The post-deployment process for Controller nodes uses six main steps for the deployment. This includes:

Table 11.1. Controller Node Configuration Steps

Step
Description
ControllerLoadBalancerDeployment_Step1
Initial load balancing software configuration, including Pacemaker, RabbitMQ, Memcached, Redis, and Galera.
ControllerServicesBaseDeployment_Step2
Initial cluster configuration, including Pacemaker configuration, HAProxy, MongoDB, Galera, Ceph Monitor, and database initialization for OpenStack Platform services.
ControllerRingbuilderDeployment_Step3
Initial ring build for OpenStack Object Storage (swift).

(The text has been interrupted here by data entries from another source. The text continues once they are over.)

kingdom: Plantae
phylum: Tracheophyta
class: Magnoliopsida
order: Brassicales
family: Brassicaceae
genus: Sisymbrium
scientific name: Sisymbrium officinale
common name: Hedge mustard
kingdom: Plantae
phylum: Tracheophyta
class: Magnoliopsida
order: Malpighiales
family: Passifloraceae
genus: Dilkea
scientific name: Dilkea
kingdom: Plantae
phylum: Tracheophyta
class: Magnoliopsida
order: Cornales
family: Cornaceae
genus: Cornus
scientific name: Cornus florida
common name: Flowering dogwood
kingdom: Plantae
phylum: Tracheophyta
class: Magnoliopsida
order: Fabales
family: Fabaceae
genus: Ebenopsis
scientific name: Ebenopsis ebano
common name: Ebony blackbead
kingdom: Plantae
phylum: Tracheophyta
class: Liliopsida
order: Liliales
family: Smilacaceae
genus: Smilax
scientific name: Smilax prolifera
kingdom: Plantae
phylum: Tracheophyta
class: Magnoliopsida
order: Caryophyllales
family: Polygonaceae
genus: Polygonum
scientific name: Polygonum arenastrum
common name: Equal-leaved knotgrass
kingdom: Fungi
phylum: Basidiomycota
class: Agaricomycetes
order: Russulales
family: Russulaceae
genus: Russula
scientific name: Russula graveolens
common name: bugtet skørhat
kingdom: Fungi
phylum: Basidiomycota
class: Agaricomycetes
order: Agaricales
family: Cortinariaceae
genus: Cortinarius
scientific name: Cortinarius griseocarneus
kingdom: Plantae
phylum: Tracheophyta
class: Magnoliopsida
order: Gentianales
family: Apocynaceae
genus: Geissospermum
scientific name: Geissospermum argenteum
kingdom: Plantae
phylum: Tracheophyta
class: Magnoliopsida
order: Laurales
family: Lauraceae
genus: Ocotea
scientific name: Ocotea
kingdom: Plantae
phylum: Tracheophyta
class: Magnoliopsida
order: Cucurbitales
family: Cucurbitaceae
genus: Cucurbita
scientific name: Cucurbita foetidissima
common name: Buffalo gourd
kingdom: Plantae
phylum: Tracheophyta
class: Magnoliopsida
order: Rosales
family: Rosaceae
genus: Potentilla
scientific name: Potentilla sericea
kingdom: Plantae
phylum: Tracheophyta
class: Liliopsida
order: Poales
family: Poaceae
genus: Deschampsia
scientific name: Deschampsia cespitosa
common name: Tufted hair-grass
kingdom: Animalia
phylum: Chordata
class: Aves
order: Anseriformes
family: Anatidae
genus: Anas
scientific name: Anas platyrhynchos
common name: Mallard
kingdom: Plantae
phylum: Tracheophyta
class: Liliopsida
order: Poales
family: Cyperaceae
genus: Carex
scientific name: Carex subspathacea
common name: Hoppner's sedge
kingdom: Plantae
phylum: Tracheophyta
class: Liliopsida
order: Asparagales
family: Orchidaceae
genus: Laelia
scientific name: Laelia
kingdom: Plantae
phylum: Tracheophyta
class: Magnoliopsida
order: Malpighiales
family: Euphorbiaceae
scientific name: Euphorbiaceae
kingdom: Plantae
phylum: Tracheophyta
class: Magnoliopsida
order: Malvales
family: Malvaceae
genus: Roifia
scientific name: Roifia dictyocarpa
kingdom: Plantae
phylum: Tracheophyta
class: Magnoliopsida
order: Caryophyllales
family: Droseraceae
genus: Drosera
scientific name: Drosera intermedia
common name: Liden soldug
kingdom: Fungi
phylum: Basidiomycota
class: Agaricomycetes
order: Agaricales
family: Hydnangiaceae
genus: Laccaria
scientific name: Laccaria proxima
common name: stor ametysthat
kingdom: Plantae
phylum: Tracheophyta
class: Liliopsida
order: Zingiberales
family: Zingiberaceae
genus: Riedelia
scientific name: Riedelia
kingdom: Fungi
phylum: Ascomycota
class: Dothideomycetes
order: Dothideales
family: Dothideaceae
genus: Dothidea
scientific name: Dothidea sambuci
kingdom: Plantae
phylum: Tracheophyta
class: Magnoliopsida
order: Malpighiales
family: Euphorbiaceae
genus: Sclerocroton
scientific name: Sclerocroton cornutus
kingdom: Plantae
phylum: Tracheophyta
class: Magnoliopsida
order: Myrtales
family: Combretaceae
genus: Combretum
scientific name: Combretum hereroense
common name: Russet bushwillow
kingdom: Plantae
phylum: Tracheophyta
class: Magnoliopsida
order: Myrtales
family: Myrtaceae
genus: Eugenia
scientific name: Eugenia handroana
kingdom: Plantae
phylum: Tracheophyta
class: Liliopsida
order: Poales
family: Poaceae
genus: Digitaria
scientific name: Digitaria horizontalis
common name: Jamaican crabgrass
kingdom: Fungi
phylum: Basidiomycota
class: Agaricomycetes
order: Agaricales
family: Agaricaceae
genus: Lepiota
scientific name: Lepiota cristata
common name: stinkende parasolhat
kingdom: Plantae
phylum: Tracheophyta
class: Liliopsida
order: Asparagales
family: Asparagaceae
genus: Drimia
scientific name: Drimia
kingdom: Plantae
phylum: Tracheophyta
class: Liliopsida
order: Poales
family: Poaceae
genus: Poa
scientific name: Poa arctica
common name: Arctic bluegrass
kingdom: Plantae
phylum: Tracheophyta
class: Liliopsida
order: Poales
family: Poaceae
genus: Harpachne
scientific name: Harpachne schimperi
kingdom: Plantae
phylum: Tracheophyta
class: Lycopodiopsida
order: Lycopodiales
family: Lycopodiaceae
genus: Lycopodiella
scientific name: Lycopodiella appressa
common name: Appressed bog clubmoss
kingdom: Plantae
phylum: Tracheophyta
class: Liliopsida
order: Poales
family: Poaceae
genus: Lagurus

ControllerOvercloudServicesDeployment_Step4
Configuration of all OpenStack Platform services (nova, neutron, cinder, sahara, ceilometer, heat, horizon, aodh, gnocchi).
ControllerOvercloudServicesDeployment_Step5
Configure service start up settings in Pacemaker, including constraints to determine service start up order and service start up parameters.
ControllerOvercloudServicesDeployment_Step6
Final pass of the Overcloud configuration.